Trump : un bilan désastreux en pleine campagne électorale
Aux États-Unis, la guerre en Iran ne suscite aucun effet de rassemblement autour du président. Les sondages s’accumulent, révélant une chute historique de sa popularité. Selon le Wall Street Journal, son « courage affiché » n’est qu’une façade masquant ses craintes quant à l’impact de ce conflit sur les élections de mi-mandat de novembre. Ces scrutins s’annoncent déjà comme un revers pour Trump, qui risque de perdre le contrôle de Washington.
Le conflit, justifié par la nécessité d’empêcher l’Iran de se doter de l’arme nucléaire, se résume aujourd’hui à une tentative désespérée de rouvrir un corridor maritime largement accessible avant le début des hostilités. Une opération militaire sans objectifs clairs, sans soutien public et sans véritable enjeu stratégique pour les États-Unis.
« Trump a engagé les États-Unis dans une guerre sans vision, sans stratégie et sans issue. Son héritage politique sera marqué par cet échec, parmi tant d’autres. »
Netanyahu : l’échec d’une carrière
En Israël, Benjamin Netanyahu subit une pression sans précédent. Le New York Times rapporte que ses détracteurs, y compris certains alliés de droite, lui reprochent d’avoir cédé aux pressions de Trump pour mettre fin à la guerre. Son argumentaire, fondé sur sa prétendue alliance stratégique avec Washington pour garantir la sécurité d’Israël, perd toute crédibilité.
Pour Netanyahu, cette guerre était une opportunité historique. L’Iran constituait le cœur de son engagement politique, sa raison d’être. Or, l’opération n’a abouti à rien de concret : ni capitulation iranienne, ni changement de régime. Pire, elle a révélé l’incapacité du Premier ministre à résister aux demandes de Trump, affaiblissant encore davantage sa position.
Qui a manipulé qui ?
Certains observateurs suggèrent que Netanyahu a poussé Trump à entrer en guerre, un conflit que les États-Unis ne souhaitaient pas initialement. Pourtant, un président aussi imprévisible que Trump ne se laisse pas « entraîner » dans un conflit sans y adhérer pleinement. Convaincu que la victoire serait rapide et sans effusion de sang, il a rejoint Netanyahu dans une opération qu’il imaginait comme un « jeu vidéo » aux conséquences limitées.
L’échec cuisant de cette guerre a donc frappé les deux dirigeants de plein fouet. Trump, déjà fragilisé par une série de revers politiques, voit son image se dégrader davantage. Netanyahu, lui, voit s’effondrer l’un des piliers de sa carrière politique.
Un héritage politique en ruine
Pour Trump, cette guerre s’ajoute à une longue liste de décisions impulsives et incompréhensibles. Son impulsivité, son mépris des institutions et son incapacité à définir des objectifs clairs ont marqué son mandat. L’aventure iranienne, bien que moins médiatisée que d’autres scandales, pourrait bien devenir un symbole de son échec politique.

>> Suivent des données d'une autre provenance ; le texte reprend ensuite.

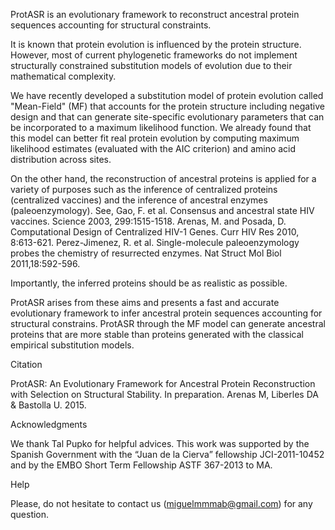 ProtASR is an evolutionary framework to reconstruct ancestral protein sequences accounting for structural constraints.

It is known that protein evolution is influenced by the protein structure. However, most of current phylogenetic frameworks do not implement structurally constrained substitution models of evolution due to their mathematical complexity.

We have recently developed a substitution model of protein evolution called "Mean-Field" (MF) that accounts for the protein structure including negative design and that can generate site-specific evolutionary parameters that can be incorporated to a maximum likelihood function. We already found that this model can better fit real protein evolution by computing maximum likelihood estimates (evaluated with the AIC criterion) and amino acid distribution across sites.

On the other hand, the reconstruction of ancestral proteins is applied for a variety of purposes such as the inference of centralized proteins (centralized vaccines) and the inference of ancestral enzymes (paleoenzymology). See, Gao, F. et al. Consensus and ancestral state HIV vaccines. Science 2003, 299:1515-1518. Arenas, M. and Posada, D. Computational Design of Centralized HIV-1 Genes. Curr HIV Res 2010, 8:613-621. Perez-Jimenez, R. et al. Single-molecule paleoenzymology probes the chemistry of resurrected enzymes. Nat Struct Mol Biol 2011,18:592-596.

Importantly, the inferred proteins should be as realistic as possible.

ProtASR arises from these aims and presents a fast and accurate evolutionary framework to infer ancestral protein sequences accounting for structural constrains. ProtASR through the MF model can generate ancestral proteins that are more stable than proteins generated with the classical empirical substitution models. 



Citation

ProtASR: An Evolutionary Framework for Ancestral Protein Reconstruction with Selection on Structural Stability. In preparation. Arenas M, Liberles DA & Bastolla U. 2015.


Acknowledgments

We thank Tal Pupko for helpful advices. This work was supported by the Spanish Government with the “Juan de la Cierva” fellowship JCI-2011-10452 and by the EMBO Short Term Fellowship ASTF 367-2013 to MA.


Help

Please, do not hesitate to contact us (miguelmmmab@gmail.com) for any question.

Pour Netanyahu, l’Iran était bien plus qu’un dossier : c’était une obsession. Son incapacité à obtenir des résultats concrets risque de marquer la fin de son influence politique. Les élections israéliennes à venir s’annoncent comme un test décisif pour un Premier ministre dont la crédibilité est désormais en lambeaux.
Une chose est sûre : l’alliance entre Trump et Netanyahu, déjà fragile, n’a pas survécu à l’épreuve de la réalité. Leur échec commun pourrait bien signer la fin de leurs ambitions politiques.